The Department of Energy will not release its detailed budget request for fiscal 2019 until sometime within the next two weeks.
That is according to a Tuesday message from a Department of Energy (DOE) official reviewed by Weapons Complex Morning Briefing. The official also said the annual “budget in brief,” a summary that might or might not include details already provided in press releases Monday as the White House rolled out its latest budget plan, would be released late Wednesday.
Meanwhile, even the House Appropriations Committee, which will write the first draft of DOE’s annual budget bill, had not received a copy of the detailed budget justification, a committee aide said by email Tuesday.
On Monday, DOE limited its public budget breakdown to a four-page summary covering the broad scope of its operations, from environmental remediation to nuclear stockpile stewardship.
However, the agency has not published a multivolume detailed budget justification for the budget year beginning Oct. 1. In previous years, those documents have included comprehensive descriptions of DOE’s funding plans, including changes to major programs and proposed new projects.
For 2019, DOE requested about $15 billion for the National Nuclear Security Administration (NNSA).
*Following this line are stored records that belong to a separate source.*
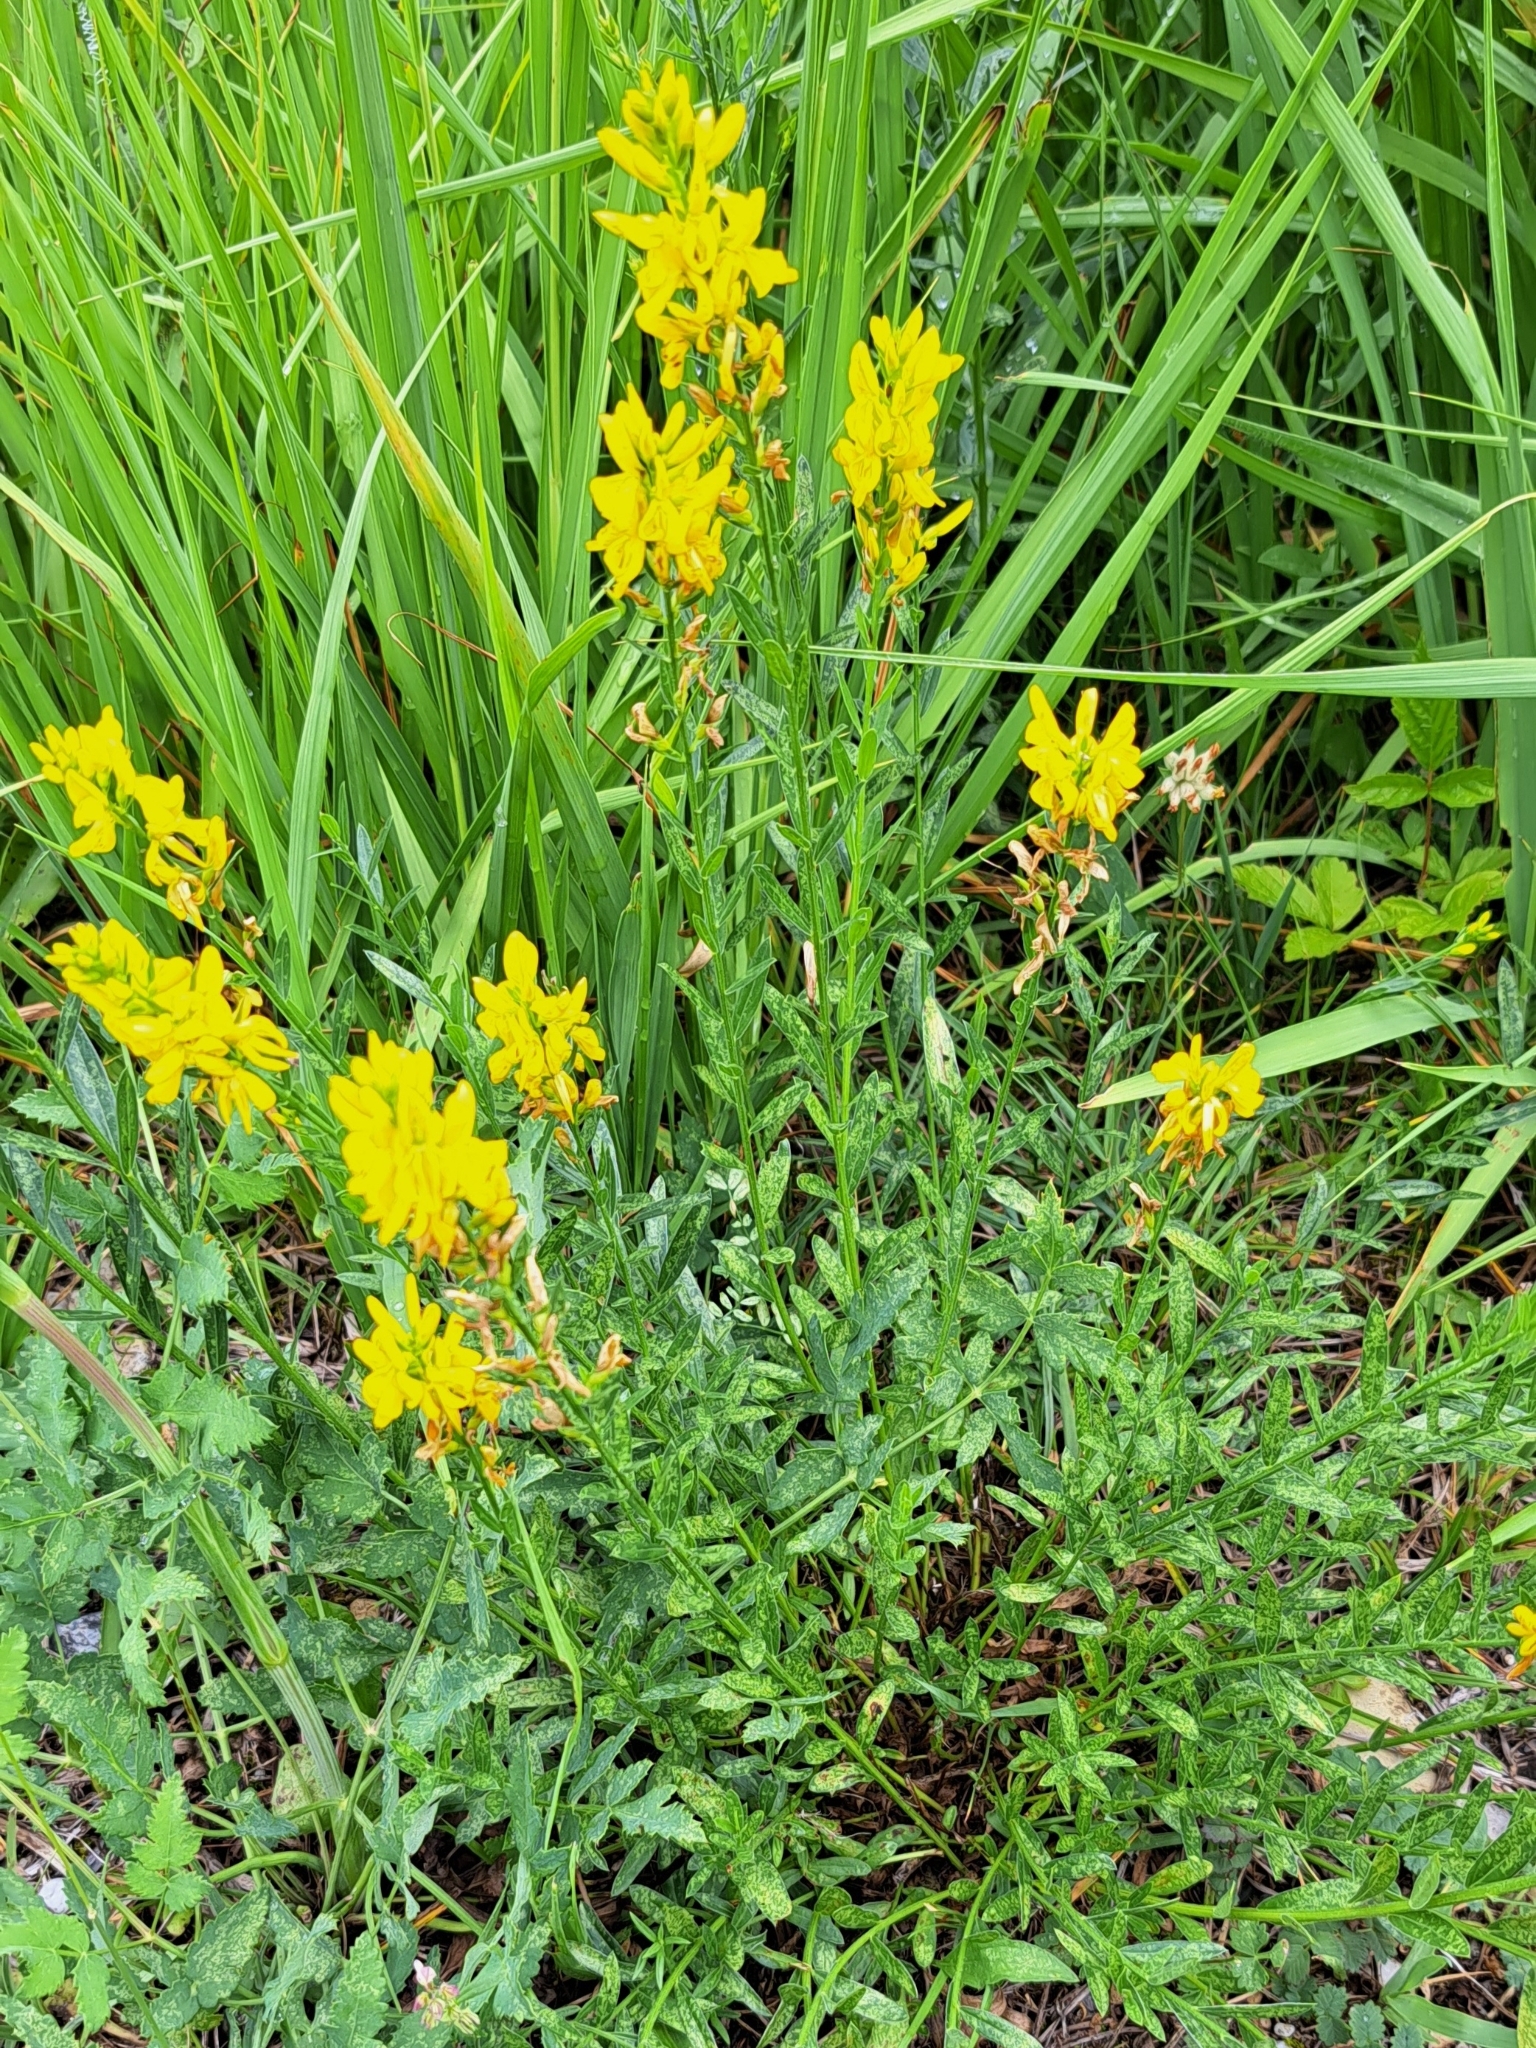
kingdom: Plantae
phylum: Tracheophyta
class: Magnoliopsida
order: Fabales
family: Fabaceae
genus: Genista
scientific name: Genista tinctoria
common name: Dyer's greenweed
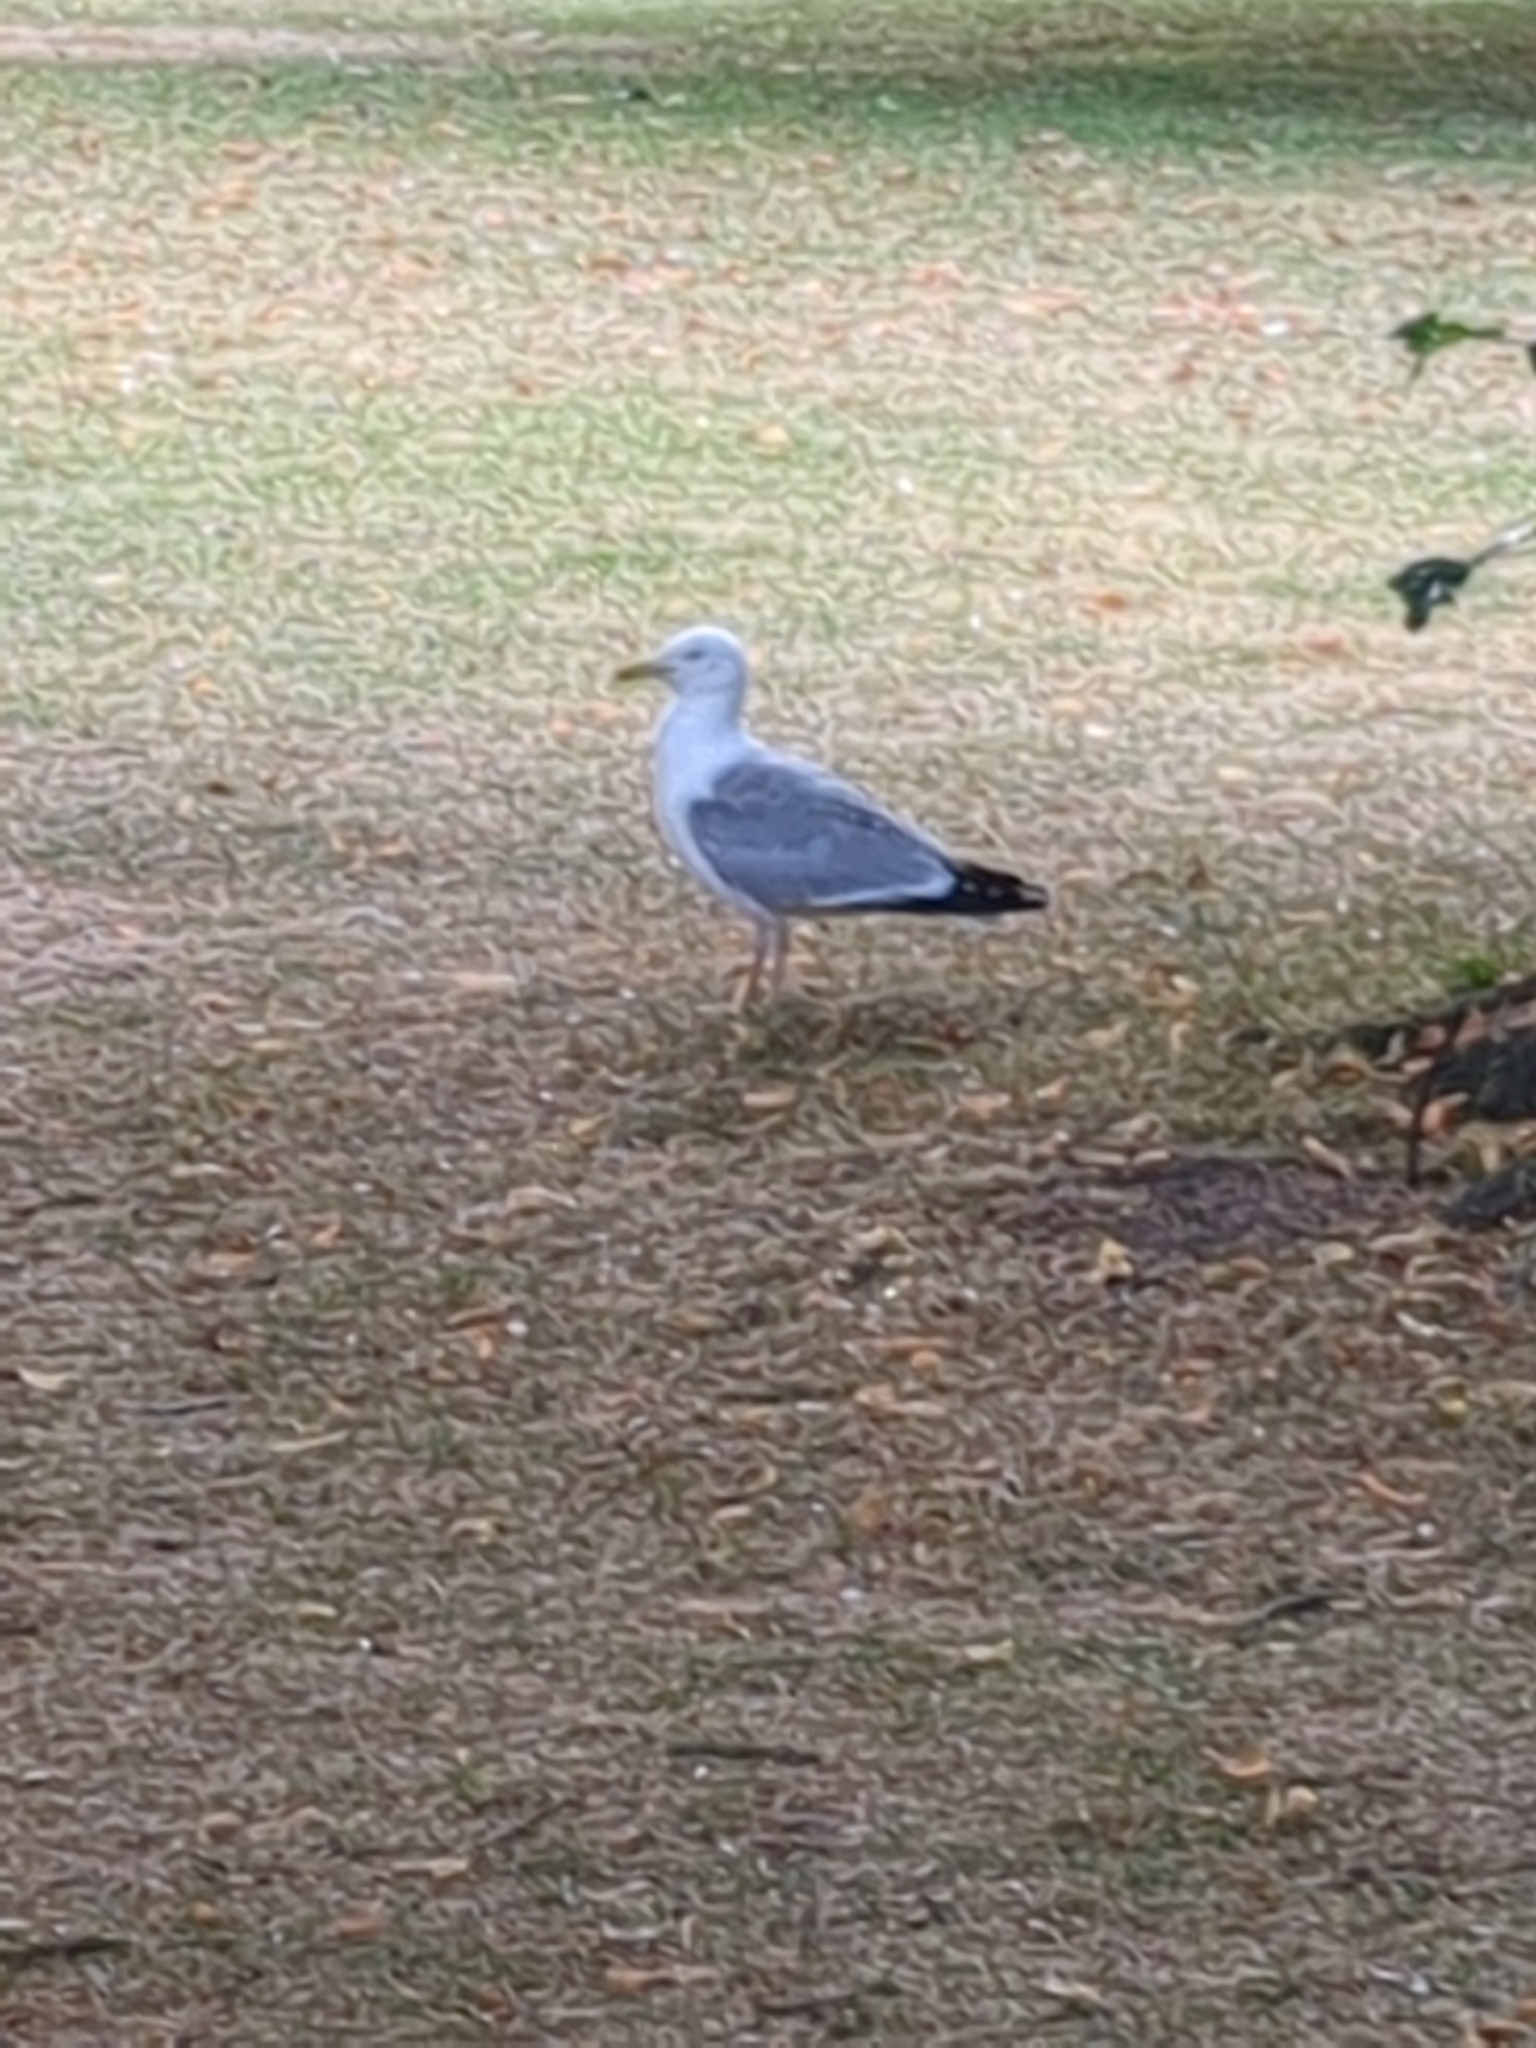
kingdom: Animalia
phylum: Chordata
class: Aves
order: Charadriiformes
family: Laridae
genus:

Most of that nearly 17-percent increase would go to active nuclear weapons programs, while NNSA nonproliferation programs would see a small cut.
The federal agency also requested about $6.6 billion for Cold War nuclear cleanup programs run by the Office of Environmental Management: a small step up from the current budget of $6.4 billion.
The DOE budget also includes $120 million to resume licensing Yucca Mountain Nye County, Nev., as a permanent nuclear waste repository. The independent Nuclear Regulatory Commission would get just under $50 million for its role in the Yucca licensing process.
Meanwhile, Congress still has not passed a permanent 2018 budget. Every government agency except the Pentagon is running under the fifth continuing resolution of the current budget year, which essentially freezes budgets at 2017 levels.